◆ What the task requires
Line count for "justify": give how many lines in the data below contain it, with no other words.

┄┄┄┄┄┄┄┄┄┄

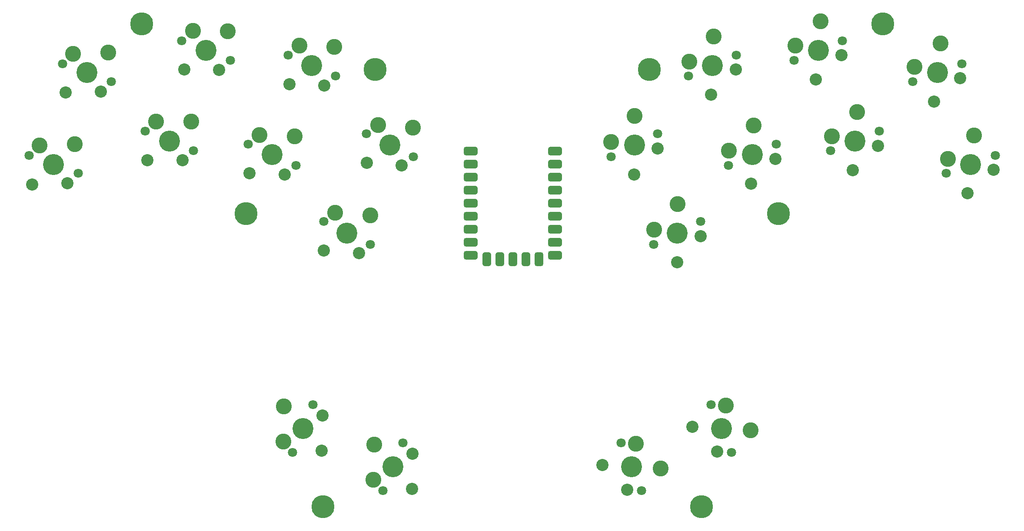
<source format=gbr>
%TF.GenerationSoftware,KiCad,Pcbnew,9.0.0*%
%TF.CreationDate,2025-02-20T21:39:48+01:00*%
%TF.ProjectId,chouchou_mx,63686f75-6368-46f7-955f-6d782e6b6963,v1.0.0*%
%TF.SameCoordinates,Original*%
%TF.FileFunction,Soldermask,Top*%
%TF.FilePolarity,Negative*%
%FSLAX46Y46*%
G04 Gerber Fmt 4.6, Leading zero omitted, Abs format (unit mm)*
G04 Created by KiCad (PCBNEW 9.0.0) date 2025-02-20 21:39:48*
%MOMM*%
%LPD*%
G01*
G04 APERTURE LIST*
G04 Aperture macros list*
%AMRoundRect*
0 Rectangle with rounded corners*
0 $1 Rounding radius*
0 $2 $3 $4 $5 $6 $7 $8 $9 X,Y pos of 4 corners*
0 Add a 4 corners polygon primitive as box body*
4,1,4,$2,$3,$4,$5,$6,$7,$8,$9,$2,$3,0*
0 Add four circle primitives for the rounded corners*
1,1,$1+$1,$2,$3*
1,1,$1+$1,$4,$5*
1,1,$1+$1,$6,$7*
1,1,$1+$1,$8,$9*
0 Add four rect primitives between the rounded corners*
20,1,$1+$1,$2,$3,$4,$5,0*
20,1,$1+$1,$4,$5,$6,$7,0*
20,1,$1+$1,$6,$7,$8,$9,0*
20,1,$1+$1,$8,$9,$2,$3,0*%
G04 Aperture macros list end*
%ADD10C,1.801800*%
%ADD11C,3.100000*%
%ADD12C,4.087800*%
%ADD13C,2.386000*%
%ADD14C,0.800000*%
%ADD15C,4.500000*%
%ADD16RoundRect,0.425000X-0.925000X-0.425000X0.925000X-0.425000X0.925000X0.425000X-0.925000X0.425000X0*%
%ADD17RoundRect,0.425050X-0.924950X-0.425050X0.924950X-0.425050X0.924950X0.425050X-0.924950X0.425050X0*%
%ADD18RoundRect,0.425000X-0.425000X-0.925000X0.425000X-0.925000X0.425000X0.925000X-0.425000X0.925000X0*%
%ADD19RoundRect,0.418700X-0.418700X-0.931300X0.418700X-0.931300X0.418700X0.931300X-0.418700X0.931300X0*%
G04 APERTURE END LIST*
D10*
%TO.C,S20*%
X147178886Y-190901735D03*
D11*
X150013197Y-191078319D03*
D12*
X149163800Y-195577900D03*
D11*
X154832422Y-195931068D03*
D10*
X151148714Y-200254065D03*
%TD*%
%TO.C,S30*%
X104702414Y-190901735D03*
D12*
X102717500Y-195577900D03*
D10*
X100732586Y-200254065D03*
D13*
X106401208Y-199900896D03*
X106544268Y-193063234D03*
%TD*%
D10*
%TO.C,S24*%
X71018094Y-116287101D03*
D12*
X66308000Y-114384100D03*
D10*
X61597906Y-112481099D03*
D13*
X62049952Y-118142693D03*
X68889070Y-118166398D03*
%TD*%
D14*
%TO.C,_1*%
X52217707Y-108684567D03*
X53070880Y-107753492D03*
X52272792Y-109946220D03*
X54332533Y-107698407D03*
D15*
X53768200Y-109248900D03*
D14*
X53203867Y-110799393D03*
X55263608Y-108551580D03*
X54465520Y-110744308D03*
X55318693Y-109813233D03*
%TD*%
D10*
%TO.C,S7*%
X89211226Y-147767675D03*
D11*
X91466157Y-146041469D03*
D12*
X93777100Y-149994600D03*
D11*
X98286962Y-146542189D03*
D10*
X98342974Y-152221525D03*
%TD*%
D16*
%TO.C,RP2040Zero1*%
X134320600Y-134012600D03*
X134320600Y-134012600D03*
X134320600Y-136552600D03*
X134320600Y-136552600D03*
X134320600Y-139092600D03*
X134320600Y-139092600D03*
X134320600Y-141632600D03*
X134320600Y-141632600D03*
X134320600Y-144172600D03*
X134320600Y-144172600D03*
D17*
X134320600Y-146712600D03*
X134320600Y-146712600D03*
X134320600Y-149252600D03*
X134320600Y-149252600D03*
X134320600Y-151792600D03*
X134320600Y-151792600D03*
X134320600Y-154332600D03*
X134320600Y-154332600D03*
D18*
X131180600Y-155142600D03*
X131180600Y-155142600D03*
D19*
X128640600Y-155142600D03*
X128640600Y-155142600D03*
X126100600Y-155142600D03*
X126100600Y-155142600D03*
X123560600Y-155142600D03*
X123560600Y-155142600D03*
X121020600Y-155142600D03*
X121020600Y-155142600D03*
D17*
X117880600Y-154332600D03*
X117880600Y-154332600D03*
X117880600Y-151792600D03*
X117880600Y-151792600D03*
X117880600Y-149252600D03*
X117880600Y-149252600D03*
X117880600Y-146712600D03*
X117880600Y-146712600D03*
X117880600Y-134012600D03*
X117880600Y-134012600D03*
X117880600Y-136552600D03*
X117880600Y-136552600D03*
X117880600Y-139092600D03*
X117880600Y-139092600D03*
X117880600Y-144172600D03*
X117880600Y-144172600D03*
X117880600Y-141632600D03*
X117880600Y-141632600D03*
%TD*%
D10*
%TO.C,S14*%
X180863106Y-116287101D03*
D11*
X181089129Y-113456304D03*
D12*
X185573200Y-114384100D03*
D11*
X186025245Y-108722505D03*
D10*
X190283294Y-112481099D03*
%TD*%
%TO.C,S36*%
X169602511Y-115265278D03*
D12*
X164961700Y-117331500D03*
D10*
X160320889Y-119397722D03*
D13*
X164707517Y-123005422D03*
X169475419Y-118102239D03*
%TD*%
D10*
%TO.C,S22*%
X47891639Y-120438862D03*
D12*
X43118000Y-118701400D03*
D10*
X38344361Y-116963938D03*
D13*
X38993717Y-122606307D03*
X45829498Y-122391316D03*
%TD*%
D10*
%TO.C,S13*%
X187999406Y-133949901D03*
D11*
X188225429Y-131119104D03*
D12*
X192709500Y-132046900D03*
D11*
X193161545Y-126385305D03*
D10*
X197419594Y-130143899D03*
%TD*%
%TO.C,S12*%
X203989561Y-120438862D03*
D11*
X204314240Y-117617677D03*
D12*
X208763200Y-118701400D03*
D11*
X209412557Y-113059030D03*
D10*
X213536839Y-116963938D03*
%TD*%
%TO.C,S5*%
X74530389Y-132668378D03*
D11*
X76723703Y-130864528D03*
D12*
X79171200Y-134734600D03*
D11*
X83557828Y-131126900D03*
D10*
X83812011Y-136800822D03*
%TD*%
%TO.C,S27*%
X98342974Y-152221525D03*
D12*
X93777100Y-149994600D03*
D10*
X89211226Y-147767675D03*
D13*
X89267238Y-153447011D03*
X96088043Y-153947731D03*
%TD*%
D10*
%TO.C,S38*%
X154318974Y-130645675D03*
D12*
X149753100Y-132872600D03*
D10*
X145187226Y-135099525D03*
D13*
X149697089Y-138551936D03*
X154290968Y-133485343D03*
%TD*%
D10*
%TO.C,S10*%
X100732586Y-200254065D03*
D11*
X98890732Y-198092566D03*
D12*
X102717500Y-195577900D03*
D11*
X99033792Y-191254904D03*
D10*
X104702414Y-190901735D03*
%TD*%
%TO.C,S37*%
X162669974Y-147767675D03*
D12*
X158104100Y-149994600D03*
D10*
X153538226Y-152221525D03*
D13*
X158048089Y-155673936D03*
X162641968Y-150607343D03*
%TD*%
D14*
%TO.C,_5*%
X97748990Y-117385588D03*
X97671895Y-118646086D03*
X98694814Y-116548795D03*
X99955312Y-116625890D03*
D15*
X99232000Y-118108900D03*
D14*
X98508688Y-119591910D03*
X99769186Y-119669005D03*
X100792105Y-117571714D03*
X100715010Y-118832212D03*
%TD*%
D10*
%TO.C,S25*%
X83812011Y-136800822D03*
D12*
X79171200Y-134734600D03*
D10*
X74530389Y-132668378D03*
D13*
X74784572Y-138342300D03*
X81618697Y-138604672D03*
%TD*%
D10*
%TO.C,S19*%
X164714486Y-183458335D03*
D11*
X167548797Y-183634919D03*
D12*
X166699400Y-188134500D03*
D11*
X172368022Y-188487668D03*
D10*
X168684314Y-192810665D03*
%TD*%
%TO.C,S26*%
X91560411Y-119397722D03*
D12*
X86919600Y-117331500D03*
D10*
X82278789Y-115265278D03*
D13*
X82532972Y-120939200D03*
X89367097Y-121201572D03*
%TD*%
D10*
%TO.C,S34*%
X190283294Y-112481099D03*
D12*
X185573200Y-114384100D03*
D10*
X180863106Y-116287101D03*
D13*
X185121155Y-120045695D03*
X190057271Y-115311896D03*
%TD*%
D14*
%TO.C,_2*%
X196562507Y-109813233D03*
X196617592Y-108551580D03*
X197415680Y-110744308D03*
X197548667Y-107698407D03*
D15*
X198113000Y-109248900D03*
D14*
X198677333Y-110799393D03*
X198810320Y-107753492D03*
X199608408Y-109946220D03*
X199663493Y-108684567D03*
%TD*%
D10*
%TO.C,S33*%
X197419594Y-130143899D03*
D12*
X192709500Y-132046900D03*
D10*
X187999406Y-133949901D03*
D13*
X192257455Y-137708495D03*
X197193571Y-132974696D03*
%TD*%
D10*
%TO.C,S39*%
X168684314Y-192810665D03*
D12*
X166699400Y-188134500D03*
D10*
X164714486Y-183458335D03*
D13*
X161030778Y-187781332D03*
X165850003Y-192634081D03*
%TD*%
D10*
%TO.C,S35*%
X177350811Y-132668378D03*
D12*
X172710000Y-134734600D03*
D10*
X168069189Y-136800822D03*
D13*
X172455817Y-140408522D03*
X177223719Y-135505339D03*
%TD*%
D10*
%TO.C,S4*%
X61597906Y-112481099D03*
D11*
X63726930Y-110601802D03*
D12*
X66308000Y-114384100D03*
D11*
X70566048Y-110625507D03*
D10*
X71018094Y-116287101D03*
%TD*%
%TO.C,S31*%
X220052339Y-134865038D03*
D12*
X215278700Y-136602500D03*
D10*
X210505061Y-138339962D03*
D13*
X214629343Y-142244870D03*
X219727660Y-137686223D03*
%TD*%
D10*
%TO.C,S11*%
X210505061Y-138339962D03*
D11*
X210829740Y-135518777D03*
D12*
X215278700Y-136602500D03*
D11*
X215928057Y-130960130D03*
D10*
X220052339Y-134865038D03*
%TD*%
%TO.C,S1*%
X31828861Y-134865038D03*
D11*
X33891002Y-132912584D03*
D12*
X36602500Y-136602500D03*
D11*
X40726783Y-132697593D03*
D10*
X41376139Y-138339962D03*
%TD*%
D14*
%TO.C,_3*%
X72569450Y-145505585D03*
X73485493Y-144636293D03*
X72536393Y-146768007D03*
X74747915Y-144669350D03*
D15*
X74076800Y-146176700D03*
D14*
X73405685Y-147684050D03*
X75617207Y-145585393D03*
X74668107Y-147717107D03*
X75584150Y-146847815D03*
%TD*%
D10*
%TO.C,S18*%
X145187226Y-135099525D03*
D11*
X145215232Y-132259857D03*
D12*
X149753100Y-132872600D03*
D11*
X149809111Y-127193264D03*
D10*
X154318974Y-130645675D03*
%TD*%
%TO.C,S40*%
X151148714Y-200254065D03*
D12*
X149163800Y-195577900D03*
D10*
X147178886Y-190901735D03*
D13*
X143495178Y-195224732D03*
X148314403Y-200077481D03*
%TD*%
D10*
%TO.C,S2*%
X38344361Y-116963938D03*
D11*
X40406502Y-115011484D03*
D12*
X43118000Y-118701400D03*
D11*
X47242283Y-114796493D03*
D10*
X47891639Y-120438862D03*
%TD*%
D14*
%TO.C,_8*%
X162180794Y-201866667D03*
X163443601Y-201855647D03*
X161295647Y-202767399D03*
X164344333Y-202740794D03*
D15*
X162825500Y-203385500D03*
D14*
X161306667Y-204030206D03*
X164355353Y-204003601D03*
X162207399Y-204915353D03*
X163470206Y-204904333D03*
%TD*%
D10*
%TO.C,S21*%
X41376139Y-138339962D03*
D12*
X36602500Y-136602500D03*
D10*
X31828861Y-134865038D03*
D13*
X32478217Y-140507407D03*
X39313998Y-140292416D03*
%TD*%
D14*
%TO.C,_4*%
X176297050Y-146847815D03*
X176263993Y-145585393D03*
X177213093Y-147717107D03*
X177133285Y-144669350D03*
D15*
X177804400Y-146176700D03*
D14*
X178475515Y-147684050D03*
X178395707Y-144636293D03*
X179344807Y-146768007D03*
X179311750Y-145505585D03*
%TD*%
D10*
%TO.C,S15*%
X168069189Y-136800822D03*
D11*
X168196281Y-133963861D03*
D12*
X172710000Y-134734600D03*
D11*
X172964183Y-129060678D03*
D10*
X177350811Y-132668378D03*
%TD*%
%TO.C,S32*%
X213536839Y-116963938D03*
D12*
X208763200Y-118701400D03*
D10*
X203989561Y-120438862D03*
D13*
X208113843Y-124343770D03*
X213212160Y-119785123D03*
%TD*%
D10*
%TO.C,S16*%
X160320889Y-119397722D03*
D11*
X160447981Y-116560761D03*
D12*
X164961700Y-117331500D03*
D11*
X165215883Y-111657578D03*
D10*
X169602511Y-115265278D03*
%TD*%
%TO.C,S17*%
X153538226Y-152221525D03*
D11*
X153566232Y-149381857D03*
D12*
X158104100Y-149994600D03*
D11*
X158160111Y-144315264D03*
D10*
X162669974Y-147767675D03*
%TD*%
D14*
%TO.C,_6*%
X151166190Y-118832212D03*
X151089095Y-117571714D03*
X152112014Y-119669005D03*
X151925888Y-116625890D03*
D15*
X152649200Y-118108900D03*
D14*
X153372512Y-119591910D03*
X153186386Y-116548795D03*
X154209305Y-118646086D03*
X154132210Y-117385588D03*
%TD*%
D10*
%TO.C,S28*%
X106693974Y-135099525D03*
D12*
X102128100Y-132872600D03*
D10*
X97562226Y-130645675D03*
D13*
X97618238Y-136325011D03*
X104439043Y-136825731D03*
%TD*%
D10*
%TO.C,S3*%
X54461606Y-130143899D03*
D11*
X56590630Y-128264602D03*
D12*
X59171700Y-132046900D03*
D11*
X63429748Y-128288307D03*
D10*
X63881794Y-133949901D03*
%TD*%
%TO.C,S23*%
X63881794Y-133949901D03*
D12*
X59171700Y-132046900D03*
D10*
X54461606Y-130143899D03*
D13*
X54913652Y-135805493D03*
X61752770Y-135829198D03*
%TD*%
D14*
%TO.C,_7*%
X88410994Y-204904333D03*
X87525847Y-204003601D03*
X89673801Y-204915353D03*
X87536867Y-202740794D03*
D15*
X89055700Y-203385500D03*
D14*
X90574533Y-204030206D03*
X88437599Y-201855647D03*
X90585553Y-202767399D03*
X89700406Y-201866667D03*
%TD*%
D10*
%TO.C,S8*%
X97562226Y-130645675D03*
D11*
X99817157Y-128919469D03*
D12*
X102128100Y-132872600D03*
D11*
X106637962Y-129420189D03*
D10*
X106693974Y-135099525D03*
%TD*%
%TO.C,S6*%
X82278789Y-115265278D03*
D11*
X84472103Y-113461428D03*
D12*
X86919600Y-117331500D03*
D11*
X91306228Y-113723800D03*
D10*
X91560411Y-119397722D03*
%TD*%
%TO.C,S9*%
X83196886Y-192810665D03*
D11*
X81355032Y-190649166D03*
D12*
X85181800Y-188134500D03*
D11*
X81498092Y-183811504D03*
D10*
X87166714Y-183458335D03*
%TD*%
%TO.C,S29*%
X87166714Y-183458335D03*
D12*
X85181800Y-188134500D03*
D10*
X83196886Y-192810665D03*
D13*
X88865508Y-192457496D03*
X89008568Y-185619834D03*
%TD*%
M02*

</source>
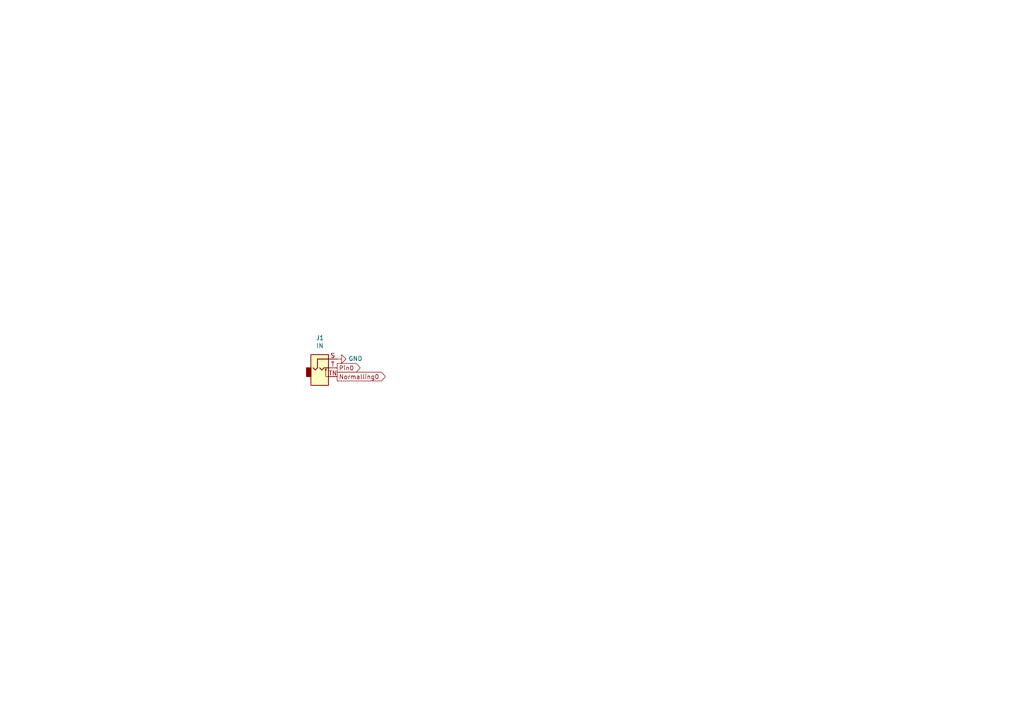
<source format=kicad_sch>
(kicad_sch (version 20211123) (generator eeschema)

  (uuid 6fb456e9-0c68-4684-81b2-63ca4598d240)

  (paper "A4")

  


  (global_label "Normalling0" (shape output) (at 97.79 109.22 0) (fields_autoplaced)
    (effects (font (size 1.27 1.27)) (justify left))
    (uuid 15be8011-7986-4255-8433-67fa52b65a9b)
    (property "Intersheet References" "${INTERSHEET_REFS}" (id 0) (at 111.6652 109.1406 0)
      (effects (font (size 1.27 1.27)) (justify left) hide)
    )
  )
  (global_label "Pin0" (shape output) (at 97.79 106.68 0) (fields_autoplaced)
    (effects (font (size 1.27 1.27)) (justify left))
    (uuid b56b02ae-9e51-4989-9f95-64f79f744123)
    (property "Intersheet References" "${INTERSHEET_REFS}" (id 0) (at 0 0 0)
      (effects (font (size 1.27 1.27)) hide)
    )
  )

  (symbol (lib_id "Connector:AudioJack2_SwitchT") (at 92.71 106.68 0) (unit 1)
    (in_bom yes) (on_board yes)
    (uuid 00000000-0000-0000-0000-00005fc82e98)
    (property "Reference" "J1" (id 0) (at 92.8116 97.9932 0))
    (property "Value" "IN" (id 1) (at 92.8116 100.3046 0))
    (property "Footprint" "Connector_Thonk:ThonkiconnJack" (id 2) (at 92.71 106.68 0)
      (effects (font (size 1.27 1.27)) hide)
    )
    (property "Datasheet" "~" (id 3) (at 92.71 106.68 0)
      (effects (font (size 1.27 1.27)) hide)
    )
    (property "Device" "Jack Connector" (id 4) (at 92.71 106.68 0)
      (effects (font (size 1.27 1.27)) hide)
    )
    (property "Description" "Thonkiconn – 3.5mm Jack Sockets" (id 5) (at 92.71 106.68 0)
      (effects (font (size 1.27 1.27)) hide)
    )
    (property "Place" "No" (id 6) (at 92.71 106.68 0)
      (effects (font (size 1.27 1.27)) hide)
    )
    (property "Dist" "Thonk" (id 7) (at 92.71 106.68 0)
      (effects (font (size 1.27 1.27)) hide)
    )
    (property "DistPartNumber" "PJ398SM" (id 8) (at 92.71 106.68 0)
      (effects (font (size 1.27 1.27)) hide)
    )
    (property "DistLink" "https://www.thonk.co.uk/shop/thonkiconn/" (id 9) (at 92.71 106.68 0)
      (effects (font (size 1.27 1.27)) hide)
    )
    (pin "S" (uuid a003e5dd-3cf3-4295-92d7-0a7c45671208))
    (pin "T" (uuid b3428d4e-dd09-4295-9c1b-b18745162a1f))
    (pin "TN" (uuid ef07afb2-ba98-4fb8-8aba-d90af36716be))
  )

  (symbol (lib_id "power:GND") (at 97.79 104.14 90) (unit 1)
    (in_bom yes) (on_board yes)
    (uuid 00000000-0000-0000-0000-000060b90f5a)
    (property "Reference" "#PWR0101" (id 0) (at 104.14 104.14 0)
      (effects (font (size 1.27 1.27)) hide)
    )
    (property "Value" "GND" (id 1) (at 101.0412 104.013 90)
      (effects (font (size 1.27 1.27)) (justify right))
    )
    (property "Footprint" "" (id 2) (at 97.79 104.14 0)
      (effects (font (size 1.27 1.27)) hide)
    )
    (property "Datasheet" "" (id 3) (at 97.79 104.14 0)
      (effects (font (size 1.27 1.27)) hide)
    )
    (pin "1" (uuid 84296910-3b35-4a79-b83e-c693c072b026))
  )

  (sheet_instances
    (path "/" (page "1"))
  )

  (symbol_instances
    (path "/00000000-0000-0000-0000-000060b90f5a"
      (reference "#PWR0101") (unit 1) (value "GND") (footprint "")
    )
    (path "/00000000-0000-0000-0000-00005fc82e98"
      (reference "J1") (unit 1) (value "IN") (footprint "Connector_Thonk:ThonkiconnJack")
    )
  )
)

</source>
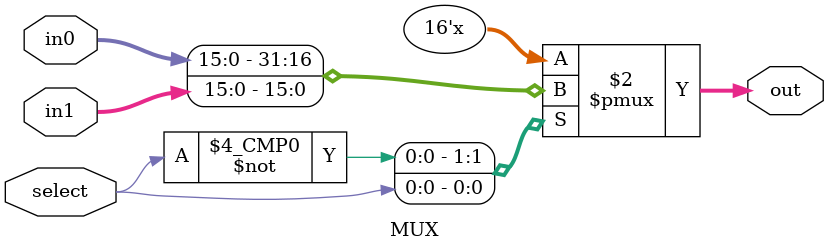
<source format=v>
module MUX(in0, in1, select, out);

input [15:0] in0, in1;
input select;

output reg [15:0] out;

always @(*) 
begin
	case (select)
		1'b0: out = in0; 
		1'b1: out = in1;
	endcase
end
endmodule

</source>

┄┄┄┄┄┄┄┄┄┄

◆ Task output
4